Over the past year, the SNP Scottish Government have allocated over £1 billion to help people and communities in Scotland impacted by Covid-19, including: 

  • making over £140 million available since the outset of the pandemic to tackle food insecurity including boxes for those shielding and around £51 million to continue Free School Meal provision during school closures, holidays and periods of online learning up to Easter 2021; 
  • putting £14.4 million in the pockets of families for over 144,000 children through our £100 COVID Winter Hardship Payment – with £16.8 million committed for a further spring payment, reaching up to 168,000 children; and 
  • significantly increasing investment in the Scottish Welfare Fund, distributing £57.5 million to ensure support is available for those in need, including an additional £22 million which was distributed to local authorities in response to the Coronavirus outbreak to support people unable to afford the likes of food and fuel. 

Even before the pandemic, millions of families across the UK were already struggling with debt and turning to food banks as a result of Tory austerity policies. 

Therefore, the SNP has been calling on the Tory Government to make the £20 uplift to Universal Credit permanent and extend it to the many disabled people and lone parents on legacy benefits who have missed out on much needed support, as well as to scrap poverty-inducing policies such as the bedroom tax, the benefit cap, and the two-child limit. 

Whilst 85% of welfare expenditure and income-replacement benefits remain reserved to Westminster, the SNP Scottish Government has been using its limited devolved powers to prevent the number of families relying on food banks from increasing further. 

The SNP Scottish Government recognise that one of the key drivers to tackling poverty is increasing family incomes, including through social security.
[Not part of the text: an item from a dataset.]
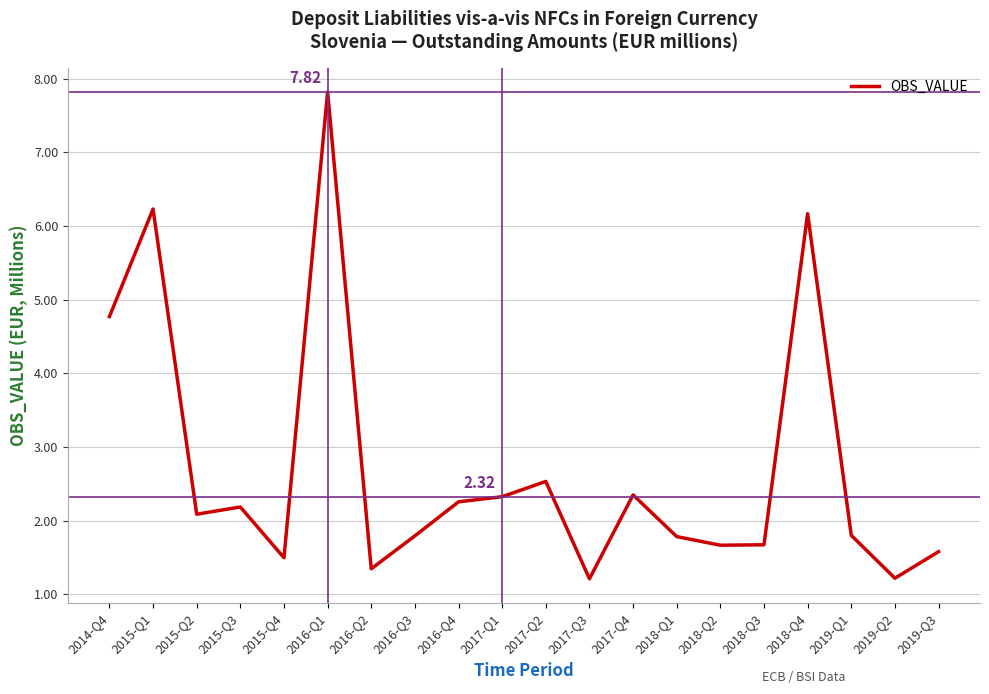

Approximately how many times larger is the value at 2015-Q3 compared to 2016-Q3?

1.2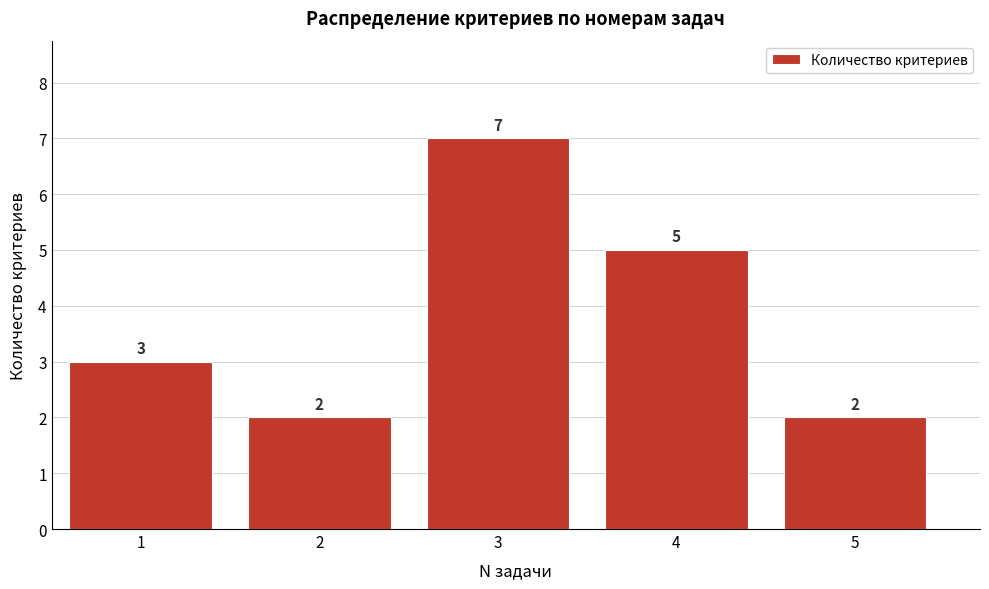

Reading left to right, what are all the values shown in this chart?

1=3	2=2	3=7	4=5	5=2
That is why, we have made over 148,000 Best Start Grant and Best Start Foods payments, putting £46.9 million in the pockets of low-income families to help with expenses during a child’s early years.  
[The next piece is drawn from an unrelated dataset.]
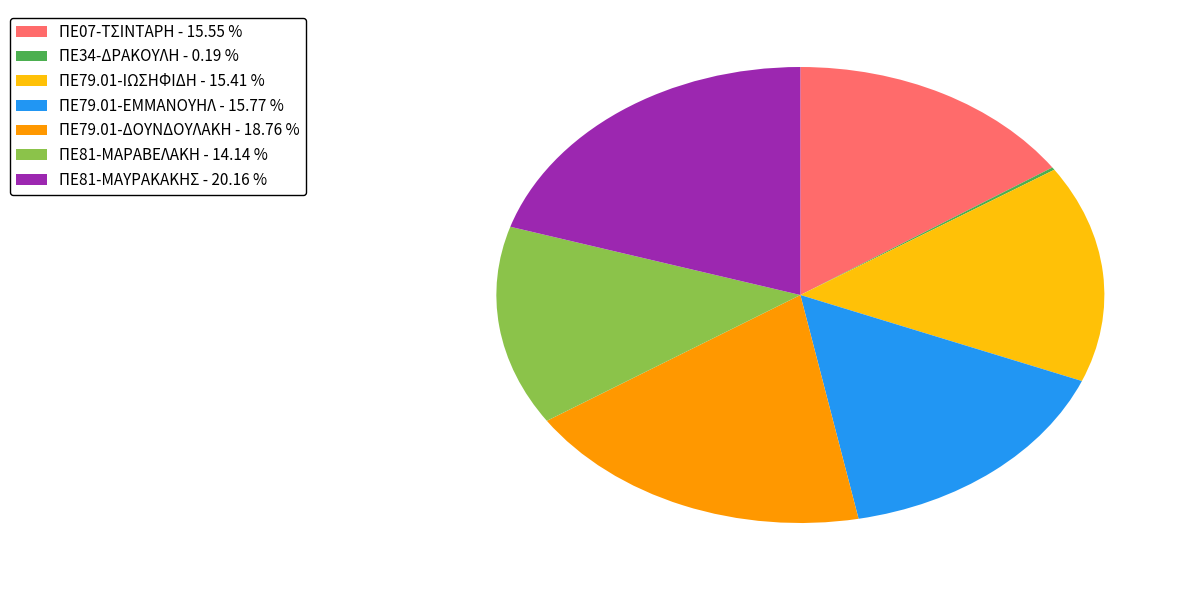

What is the ratio of the value at ΠΕ07-ΤΣΙΝΤΑΡΗ - 15.55 % to the value at ΠΕ81-ΜΑΥΡΑΚΑΚΗΣ - 20.16 %?

0.8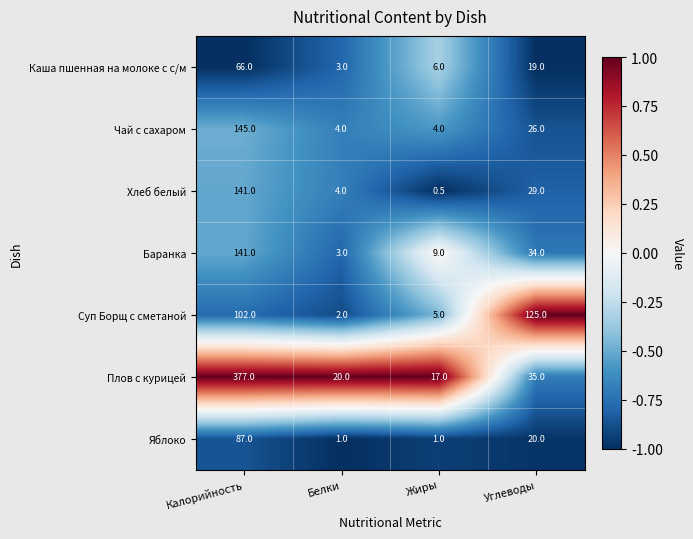

Is it true that Каша пшенная на молоке с с/м equals 97.1 at Калорийность?

False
The game-changing Scottish Child Payment has now started making payments to thousands of families. Using new social security powers, Scotland is the only part of the UK introducing this ambitious measure to tackle child poverty. 
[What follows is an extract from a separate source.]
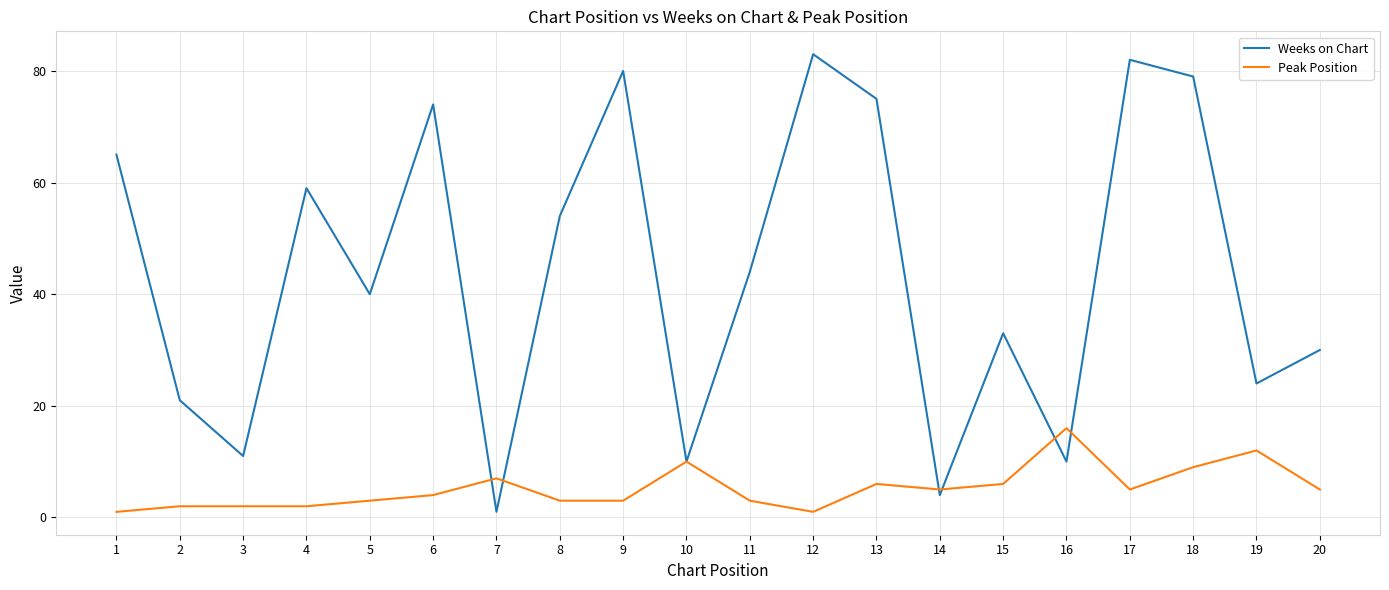

What is the minimum value shown in the chart?

1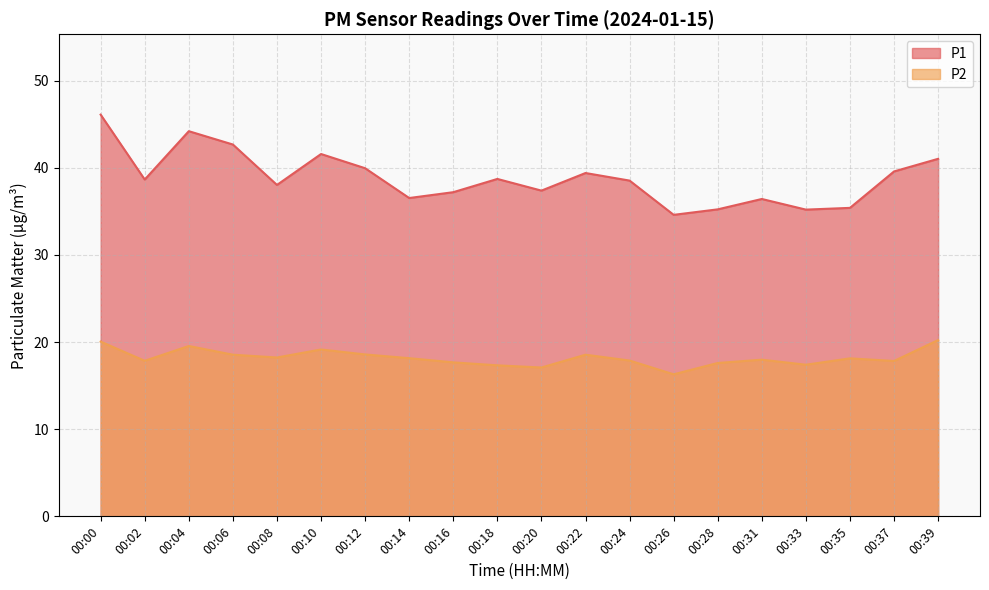

What is the difference between the maximum and second lowest values in the P1 series?

10.9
We have also introduced Baby Boxes, which provide families with essential items needed in the first six months of a child’s life. 

If re-elected, we will: 

  • begin work to deliver a Minimum Income Guarantee to ensure our recovery delivers a fairer Scotland for everyone no matter their circumstances; 
  • double the Scottish Child Payment to £20 per child per week to lift thousands of families and children out of poverty and provide a cash grant of £520 for every family with children in receipt of free school meals until the full rollout of Scottish Child Payment is complete; 
  • publish a new four year delivery plan to lift children out of poverty, backed by a £50 million fund; 
  • increase the amount of Best Start Food payments to £4.50 per week and increase eligibility by around 50% to all in receipt of Universal Credit – backed by £20 million; 
  • guarantee the budget for the Scottish Welfare Fund and carry out a review of its purpose and operation to make sure it works as well as possible in all parts of the country; and 
  • enshrine the right to food in law as the cornerstone of being a Good Food Nation, which will form part of our commitment to incorporate UN Human Rights charters into Scots Law.